State Officials’ Letter to Asset Managers

State Officials’ Letter to Asset Managers

Summary

Seventeen state financial officers, led by California State Controller Malia Cohen and California State Treasurer Fiona Ma, sent a letter to BlackRock CEO Larry Fink pushing back against a July 2025 letter from the State Financial Officers Foundation. The signatories argue that a correct interpretation of fiduciary duty requires active stewardship: asset owners and managers must identify and act on material, long-term risks (eg climate, governance, supply chains), exercise voting rights, and engage with large companies to protect retirees and workers.

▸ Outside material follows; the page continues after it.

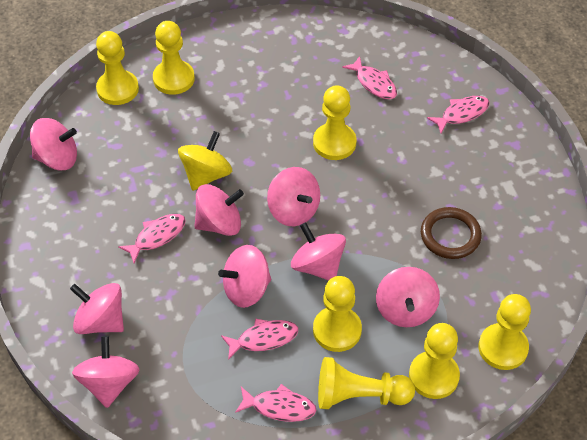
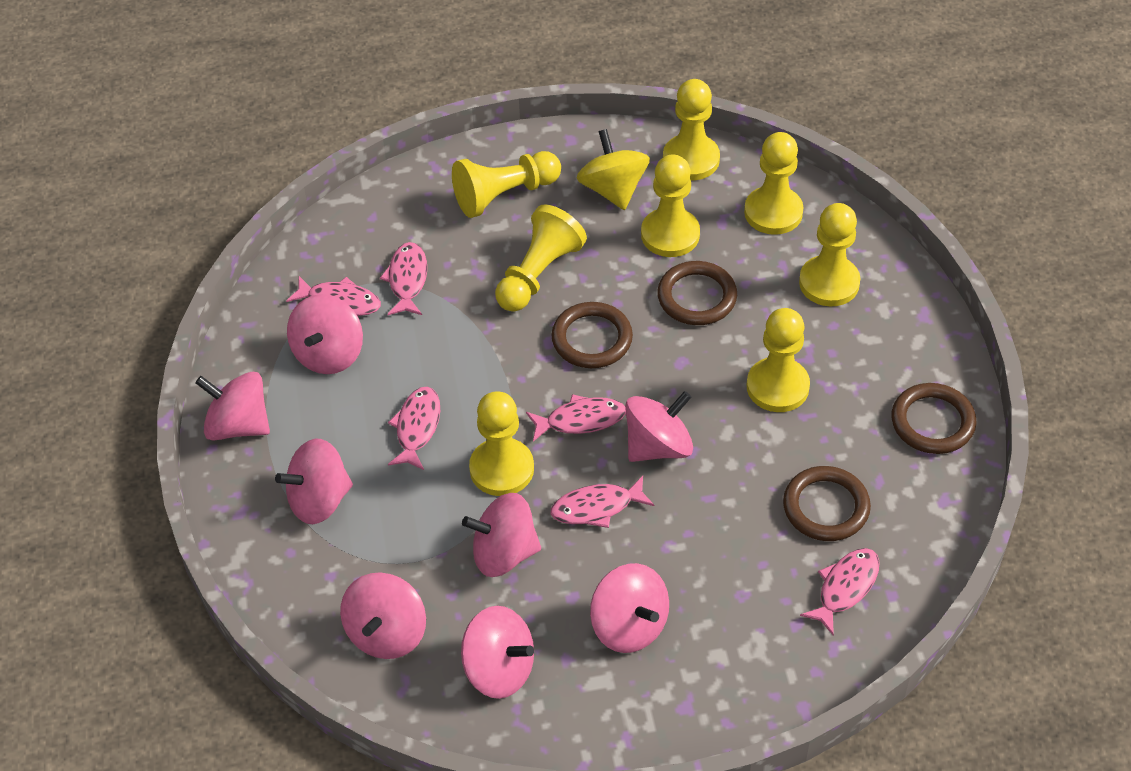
brown ring: [421,207,482,259] = 1 -> [551,302,633,368] [657,261,737,325] [783,466,871,541] [892,383,976,454] = 4
pink fish: [118,214,186,263] [221,319,298,360] [235,384,316,422] [342,56,397,99] [427,96,490,133] = 5 -> [286,276,381,316] [380,242,427,315] [388,387,440,470] [526,394,626,442] [551,476,654,528] [800,548,880,636] = 6
yellow pawn: [96,31,139,105] [153,21,195,95] [313,85,356,160] [313,276,362,352] [318,357,415,409] [409,323,460,399] [479,294,531,370] = 7 -> [452,151,561,218] [469,391,534,496] [495,204,587,312] [641,154,700,257] [663,79,720,180] [744,132,803,235] [747,308,810,412] [799,203,860,306] = 8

The letter says passive oversight is inconsistent with modern long-term value creation and that barring engagement with the largest firms—which make up over 70% of US market capitalisation—would disconnect ownership from stewardship. The officials commend managers expanding proxy voting access, urge tools to link capital to oversight, and request a response and meeting by 1 September 2025. The letter is signed by 17 state treasurers, controllers and auditors.

Key Points

  • Seventeen state financial officers sent a collective letter urging active fiduciary stewardship to asset managers.
  • They reject the SFOFposition that fiduciary duty requires passivity; instead, fiduciary duty permits and requires considering material long-term risks and opportunities.
  • Institutional investors bear the consequences of unmanaged risks (climate, governance, supply chain) and must ensure corporate transparency and accountability.
  • Asset owners and managers should retain and use proxy voting rights and engage with companies to protect long-term, risk-adjusted returns.
  • The letter emphasises that the largest 100 firms represent over 70% of US market capitalisation, making engagement with major firms unavoidable for large investors.
  • Signatories commend managers expanding proxy voting and call for tools that better connect capital to oversight; they requested a response and meeting by 1 September 2025.

Context and Relevance

This letter is part of a broader debate over stewardship, fiduciary duty and the role of asset managers in addressing systemic risks. It directly challenges arguments favouring reduced engagement and could influence how public pension funds and other long-term investors direct mandates, vote proxies and demand transparency. For asset managers, corporate boards and institutional investors, the letter signals heightened expectations from state officials overseeing public retirement assets.

Author style

Punchy: this is a clear, forceful challenge from influential public financiers to the asset-management industry. If you work in investment governance, pension oversight, or corporate boardrooms, the details matter — this letter could shape stewardship practices and regulatory pressure.

Why should I read this?

Short version: state treasurers and controllers are pushing asset managers to stop hiding behind a narrow view of fiduciary duty. If you care about how long-term money gets stewarded (and whether climate, governance or supply-chain risks are actually managed), this letter tells you which way public owners want the industry to move — fast.